- [SELECTED PASSAGE]
+-------+
I agree that in the general case all the basic blocks need to have this register as live in, but if the prologue/epilogue of the function is shrink-wrapped, only the blocks between the prologue and the epilogue need to have this as live-in.
I think at this point in the function the Visited set contains all the blocks *outside* the prologue/epilogue region. Correct me if I'm wrong but I think you're missing a:

if (Visited.count(&MBB))
  continue;
syzaara updated this revision to Diff 132419.Feb 1 2018, 9:48 AM

@hfinkel Hi Hal, are you okay with approving this now?

hfinkel added inline comments.Mar 8 2018, 7:07 PM
lib/CodeGen/PrologEpilogInserter.cpp
464 ↗(On Diff #132037)

Please add a comment here explaining that the visited set contains the blocks outside the prologue/epilogue region. That's likely not obvious.

syzaara updated this revision to Diff 138234.Mar 13 2018, 11:08 AM
syzaara marked an inline comment as done.
nemanjai added inline comments.Apr 3 2018, 4:31 PM
lib/Target/PowerPC/PPCFrameLowering.cpp
42 ↗(On Diff #138234)

I am really not a fan of defining this here. This should be available from the .td files. Can we not get it from there?

1982 ↗(On Diff #138234)

No magic numbers please. If you are using the static array you defined above, you can insert a marker at the end and loop until you get to it (perhaps PPC::NoRegister)

1993 ↗(On Diff #138234)

I'm just curious about this entire section. I imagine this is just a copy of the generic implementation. If that is the case, can we just return false from this function and modify the generic implementation to just ignore any that are isSpilledToReg() (assuming the target has already done that)?
Perhaps if we do that, the generic code can also assert that the DestReg is set for any such CSI objects.

@syzaara Do you plan to update this to address the comments?

syzaara updated this revision to Diff 148042.May 22 2018, 10:13 AM

Thank you for updating the code to get the CSR list from RegInfo. It looks much cleaner than having a static list of registers. I think the code can be cleaned up a bit further still, but overall this looks great.

llvm/include/llvm/CodeGen/MachineFrameInfo.h
63–71

I think setFrameIdx() and setDstReg() should probably update SpilledToReg.

289

... this data *is* used...

llvm/lib/Target/PowerPC/PPCFrameLowering.cpp
1989

A comment here such as:
// Build a BitVector of VSRs that can be used for spilling GPRs.

1997

Why the 3 register classes? Don't we only want to keep VF/F8 registers in this BitVector?

2002

Can you also clear any of the registers that satisfy MF.getRegInfo().isPhysRegUsed(VolatileVFReg) so you:

  • Provide early exit if there are no unused caller-saved VSRs
  • Simplify the spilling code below (so you don't need to loop and check this there)
2006

If you do the above, you can sink this into the loop so we exit as soon as we have used up all the usable VSRs.

2016

If you do the above, this whole thing just becomes a call to find_first().

syzaara updated this revision to Diff 154275.Jul 5 2018, 11:20 AM
syzaara updated this revision to Diff 154276.
+-------+
- [RECORDS SUPPLIED]
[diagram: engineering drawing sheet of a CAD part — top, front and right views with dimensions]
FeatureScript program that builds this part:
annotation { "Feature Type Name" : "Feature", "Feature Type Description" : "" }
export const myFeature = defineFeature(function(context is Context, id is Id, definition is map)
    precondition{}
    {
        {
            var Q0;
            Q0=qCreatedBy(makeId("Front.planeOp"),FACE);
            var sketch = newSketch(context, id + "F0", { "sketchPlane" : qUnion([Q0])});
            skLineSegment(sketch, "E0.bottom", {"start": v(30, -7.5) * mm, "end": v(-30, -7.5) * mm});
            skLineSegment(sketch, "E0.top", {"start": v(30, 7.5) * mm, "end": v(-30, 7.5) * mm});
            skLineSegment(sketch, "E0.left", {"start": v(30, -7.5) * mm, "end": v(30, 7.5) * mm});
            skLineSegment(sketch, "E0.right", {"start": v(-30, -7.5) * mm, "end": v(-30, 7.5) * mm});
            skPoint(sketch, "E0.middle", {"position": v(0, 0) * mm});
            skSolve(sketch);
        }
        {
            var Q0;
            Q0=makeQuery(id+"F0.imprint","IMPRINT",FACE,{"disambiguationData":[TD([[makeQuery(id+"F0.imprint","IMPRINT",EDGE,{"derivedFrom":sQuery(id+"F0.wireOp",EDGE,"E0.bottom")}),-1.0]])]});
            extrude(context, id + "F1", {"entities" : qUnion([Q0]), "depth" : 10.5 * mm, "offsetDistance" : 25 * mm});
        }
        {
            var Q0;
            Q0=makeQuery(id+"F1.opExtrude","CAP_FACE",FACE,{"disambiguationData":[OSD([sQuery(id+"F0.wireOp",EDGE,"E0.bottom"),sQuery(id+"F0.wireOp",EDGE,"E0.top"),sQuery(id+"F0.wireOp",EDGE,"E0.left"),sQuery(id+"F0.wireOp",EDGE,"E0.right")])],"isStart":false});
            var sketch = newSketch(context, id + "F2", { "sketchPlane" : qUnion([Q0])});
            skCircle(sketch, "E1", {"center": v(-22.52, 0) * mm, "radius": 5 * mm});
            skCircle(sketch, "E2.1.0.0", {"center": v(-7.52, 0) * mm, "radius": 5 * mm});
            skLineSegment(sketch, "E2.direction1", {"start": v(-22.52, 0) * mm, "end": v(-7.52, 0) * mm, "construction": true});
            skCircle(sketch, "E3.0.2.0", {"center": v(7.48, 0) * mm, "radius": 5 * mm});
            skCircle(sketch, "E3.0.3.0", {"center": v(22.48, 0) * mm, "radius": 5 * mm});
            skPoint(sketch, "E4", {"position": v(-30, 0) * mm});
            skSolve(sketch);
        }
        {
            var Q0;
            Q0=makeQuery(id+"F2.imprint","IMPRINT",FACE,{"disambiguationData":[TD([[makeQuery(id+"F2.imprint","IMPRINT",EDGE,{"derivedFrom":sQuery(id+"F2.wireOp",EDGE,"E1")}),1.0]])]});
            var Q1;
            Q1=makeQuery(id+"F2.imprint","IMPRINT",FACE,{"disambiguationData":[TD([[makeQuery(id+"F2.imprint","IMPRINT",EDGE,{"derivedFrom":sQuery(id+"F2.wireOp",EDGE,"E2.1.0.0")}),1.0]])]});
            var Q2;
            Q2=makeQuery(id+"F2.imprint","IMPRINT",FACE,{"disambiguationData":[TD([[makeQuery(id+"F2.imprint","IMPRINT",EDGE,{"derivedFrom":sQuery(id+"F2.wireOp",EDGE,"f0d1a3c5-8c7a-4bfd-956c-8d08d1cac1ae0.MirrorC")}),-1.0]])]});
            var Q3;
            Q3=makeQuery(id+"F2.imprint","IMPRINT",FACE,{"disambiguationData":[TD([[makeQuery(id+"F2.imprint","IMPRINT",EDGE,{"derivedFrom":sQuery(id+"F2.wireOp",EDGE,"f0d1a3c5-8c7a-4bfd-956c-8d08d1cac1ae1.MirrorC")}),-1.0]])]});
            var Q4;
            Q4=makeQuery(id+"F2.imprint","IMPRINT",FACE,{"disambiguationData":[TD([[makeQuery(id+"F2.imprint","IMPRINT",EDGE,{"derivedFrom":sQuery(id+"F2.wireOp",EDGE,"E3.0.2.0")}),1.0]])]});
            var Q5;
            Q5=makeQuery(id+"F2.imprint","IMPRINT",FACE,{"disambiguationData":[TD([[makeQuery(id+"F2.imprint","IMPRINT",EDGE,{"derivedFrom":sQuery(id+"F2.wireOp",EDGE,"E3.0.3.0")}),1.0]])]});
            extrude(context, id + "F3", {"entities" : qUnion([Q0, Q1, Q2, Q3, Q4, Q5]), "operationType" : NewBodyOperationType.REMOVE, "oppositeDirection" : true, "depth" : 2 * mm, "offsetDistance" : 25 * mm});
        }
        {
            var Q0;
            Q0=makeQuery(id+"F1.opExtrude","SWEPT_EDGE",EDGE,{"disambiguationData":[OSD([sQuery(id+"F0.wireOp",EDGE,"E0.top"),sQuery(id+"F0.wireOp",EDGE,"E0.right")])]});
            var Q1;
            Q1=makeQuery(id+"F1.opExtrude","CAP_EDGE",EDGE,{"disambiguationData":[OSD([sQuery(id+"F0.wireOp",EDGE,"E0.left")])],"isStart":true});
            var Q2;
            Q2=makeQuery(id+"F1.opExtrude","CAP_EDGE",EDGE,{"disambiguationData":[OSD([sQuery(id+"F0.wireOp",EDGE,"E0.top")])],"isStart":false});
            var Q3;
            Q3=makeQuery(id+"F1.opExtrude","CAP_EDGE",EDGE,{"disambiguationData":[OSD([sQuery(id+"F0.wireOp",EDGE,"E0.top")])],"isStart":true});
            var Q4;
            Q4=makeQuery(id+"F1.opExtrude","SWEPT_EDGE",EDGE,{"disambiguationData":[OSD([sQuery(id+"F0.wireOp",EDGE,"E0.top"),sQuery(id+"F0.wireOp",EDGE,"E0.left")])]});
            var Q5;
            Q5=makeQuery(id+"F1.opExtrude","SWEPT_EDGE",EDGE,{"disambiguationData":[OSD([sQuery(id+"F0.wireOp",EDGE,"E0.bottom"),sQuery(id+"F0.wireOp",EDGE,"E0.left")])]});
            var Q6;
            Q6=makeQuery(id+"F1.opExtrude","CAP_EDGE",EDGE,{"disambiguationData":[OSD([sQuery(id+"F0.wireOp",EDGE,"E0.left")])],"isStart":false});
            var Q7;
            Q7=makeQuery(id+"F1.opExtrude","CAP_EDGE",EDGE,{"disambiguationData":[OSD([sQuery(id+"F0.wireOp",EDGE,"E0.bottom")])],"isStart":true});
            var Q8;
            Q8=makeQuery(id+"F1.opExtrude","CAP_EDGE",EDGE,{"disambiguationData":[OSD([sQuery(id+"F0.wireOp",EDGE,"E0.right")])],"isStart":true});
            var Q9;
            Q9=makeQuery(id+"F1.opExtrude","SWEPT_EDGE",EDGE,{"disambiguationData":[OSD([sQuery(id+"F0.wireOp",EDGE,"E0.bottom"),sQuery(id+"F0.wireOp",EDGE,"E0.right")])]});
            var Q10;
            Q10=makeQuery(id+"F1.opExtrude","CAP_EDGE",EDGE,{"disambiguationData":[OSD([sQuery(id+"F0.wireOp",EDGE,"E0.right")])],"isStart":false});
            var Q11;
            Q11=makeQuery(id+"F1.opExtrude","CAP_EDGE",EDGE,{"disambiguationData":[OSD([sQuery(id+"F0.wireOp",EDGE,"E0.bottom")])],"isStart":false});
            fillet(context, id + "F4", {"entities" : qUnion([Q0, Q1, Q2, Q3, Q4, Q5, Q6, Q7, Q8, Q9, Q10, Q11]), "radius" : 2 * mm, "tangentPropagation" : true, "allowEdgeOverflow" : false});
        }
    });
+-------+
- [YOUR TASKS]
1/ Answer these questions about the code review thread.
(a) What diff number did syzaara's update on Mar 13 2018 produce?
(b) In which file did hfinkel ask for a comment explaining what the visited set contains?
(c) Which two functions does the reviewer say should probably update SpilledToReg?
2/ Print the code review thread from "I'm just curious" to "probably update SpilledToReg.", inclusive.

- [TASK RESULTS]
1/
(a) Diff 138234.
(b) lib/CodeGen/PrologEpilogInserter.cpp
(c) setFrameIdx() and setDstReg()

2/
I'm just curious about this entire section. I imagine this is just a copy of the generic implementation. If that is the case, can we just return false from this function and modify the generic implementation to just ignore any that are isSpilledToReg() (assuming the target has already done that)?
Perhaps if we do that, the generic code can also assert that the DestReg is set for any such CSI objects.

@syzaara Do you plan to update this to address the comments?

syzaara updated this revision to Diff 148042.May 22 2018, 10:13 AM

Thank you for updating the code to get the CSR list from RegInfo. It looks much cleaner than having a static list of registers. I think the code can be cleaned up a bit further still, but overall this looks great.

llvm/include/llvm/CodeGen/MachineFrameInfo.h
63–71

I think setFrameIdx() and setDstReg() should probably update SpilledToReg.